STATED TASK: Rewrite the lines of the items below as a Markdown table with the columns "Row" and "Line." Number each line in order, skip blank lines, and leave out the pictures.

TASK MATERIAL:
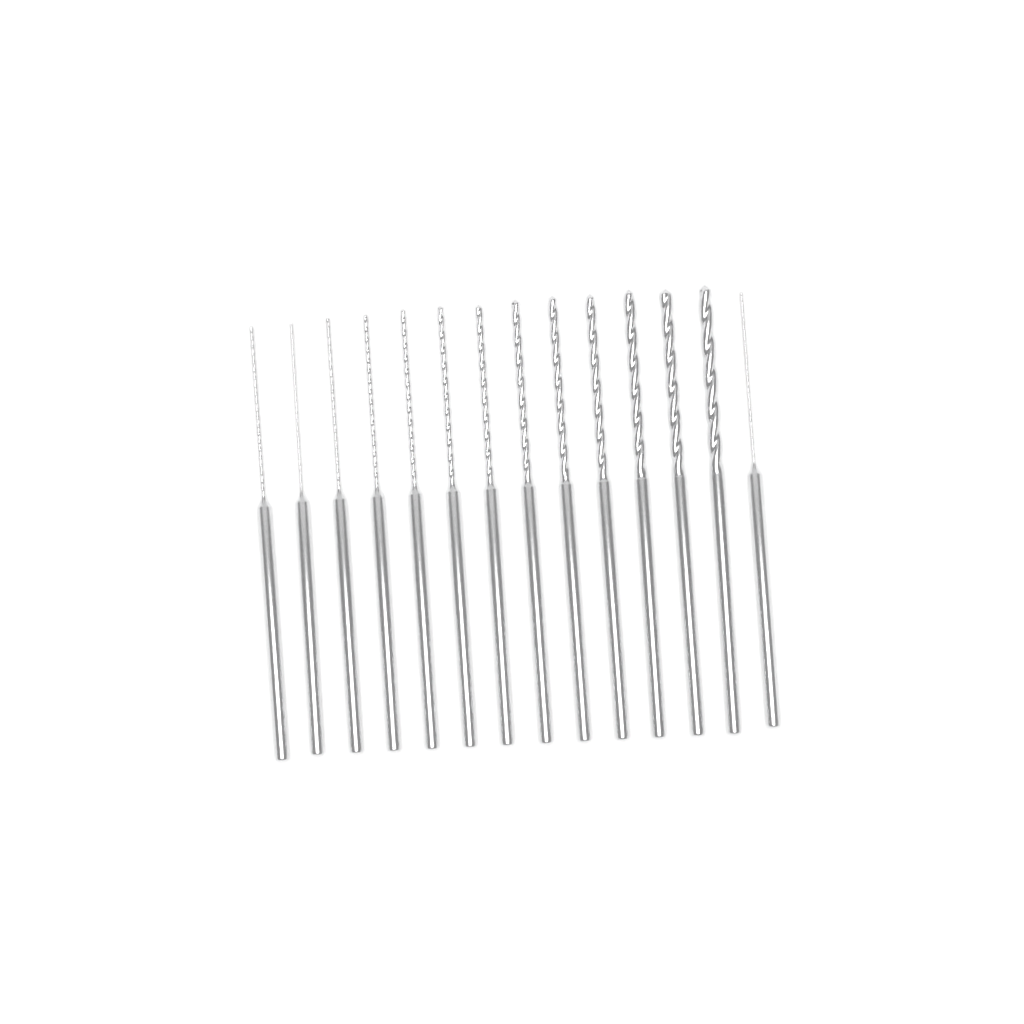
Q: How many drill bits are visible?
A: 14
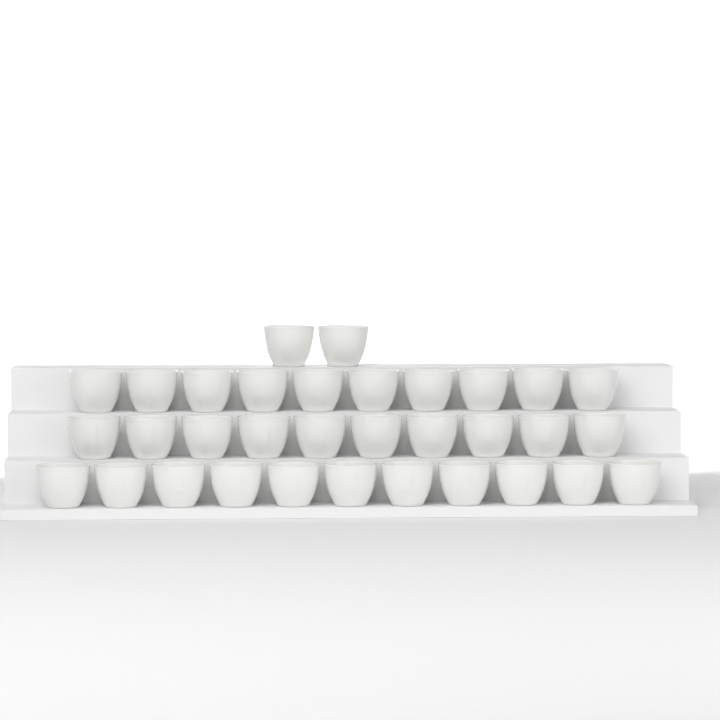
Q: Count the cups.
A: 33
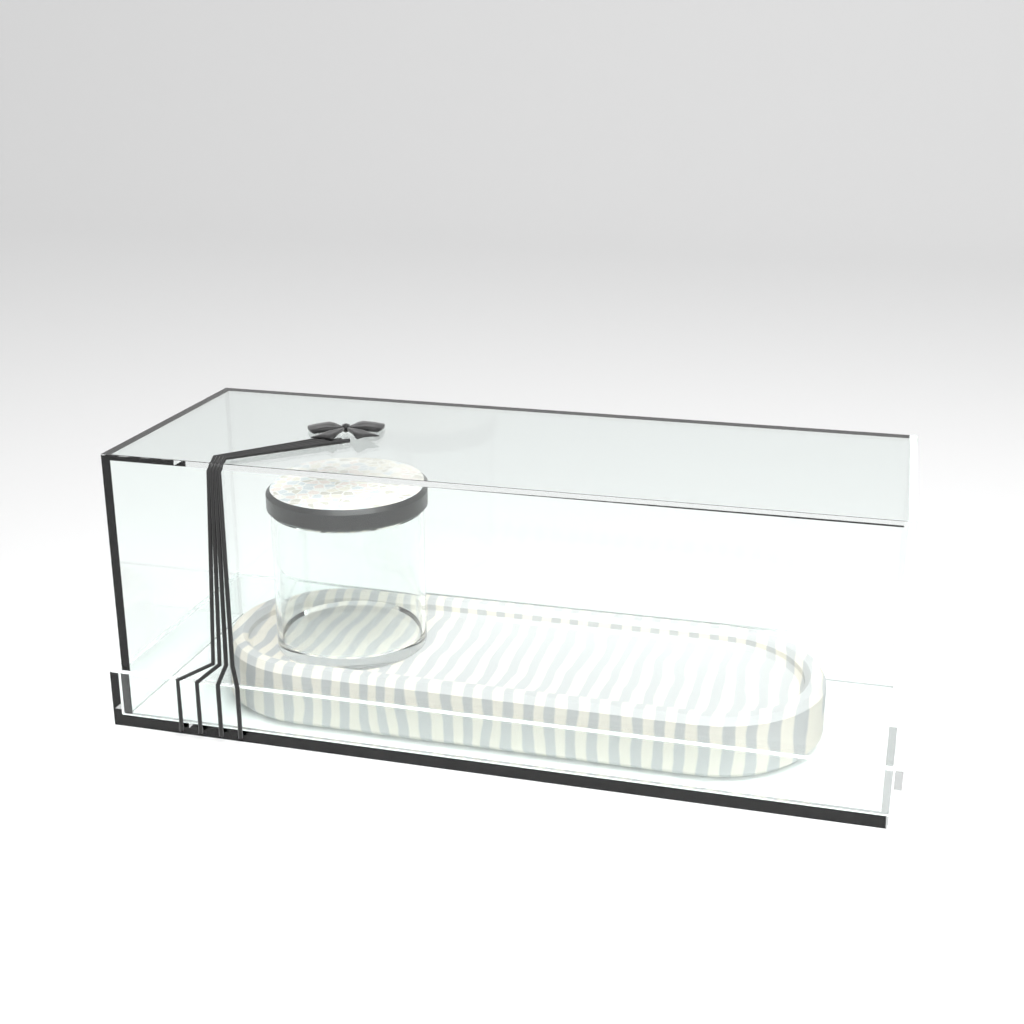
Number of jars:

SOLUTION TO THIS PROBLEM:
| Row | Line |
|---|---|
| 1 | Q: How many drill bits are visible? |
| 2 | A: 14 |
| 3 | Q: Count the cups. |
| 4 | A: 33 |
| 5 | Number of jars: |